Task description: Include no pictures. Output exactly the lines from the one that contains "inmediata en la" through the final line of the entries.

Recorded information:
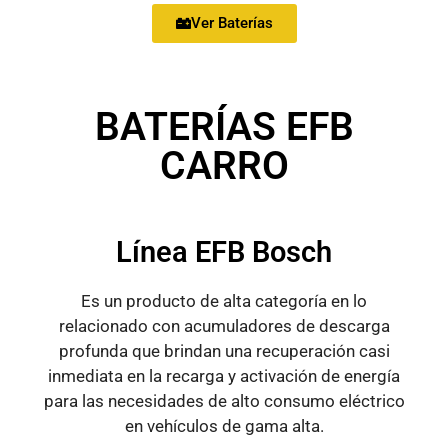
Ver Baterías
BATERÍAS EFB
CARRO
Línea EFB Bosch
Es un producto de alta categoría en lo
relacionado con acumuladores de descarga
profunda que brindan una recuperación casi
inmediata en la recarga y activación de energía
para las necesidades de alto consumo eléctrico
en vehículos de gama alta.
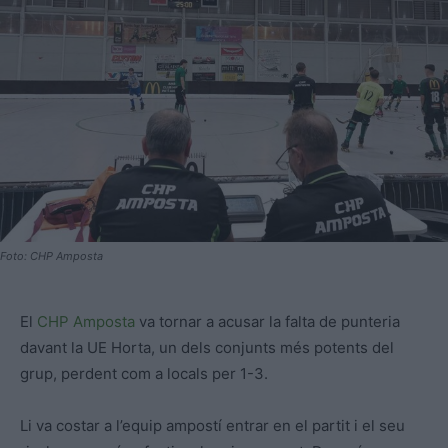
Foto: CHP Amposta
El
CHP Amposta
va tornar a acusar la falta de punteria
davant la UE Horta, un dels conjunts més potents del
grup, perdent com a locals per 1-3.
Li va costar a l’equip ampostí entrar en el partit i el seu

Solved problem:
inmediata en la recarga y activación de energía
para las necesidades de alto consumo eléctrico
en vehículos de gama alta.
Foto: CHP Amposta
El
CHP Amposta
va tornar a acusar la falta de punteria
davant la UE Horta, un dels conjunts més potents del
grup, perdent com a locals per 1-3.
Li va costar a l’equip ampostí entrar en el partit i el seu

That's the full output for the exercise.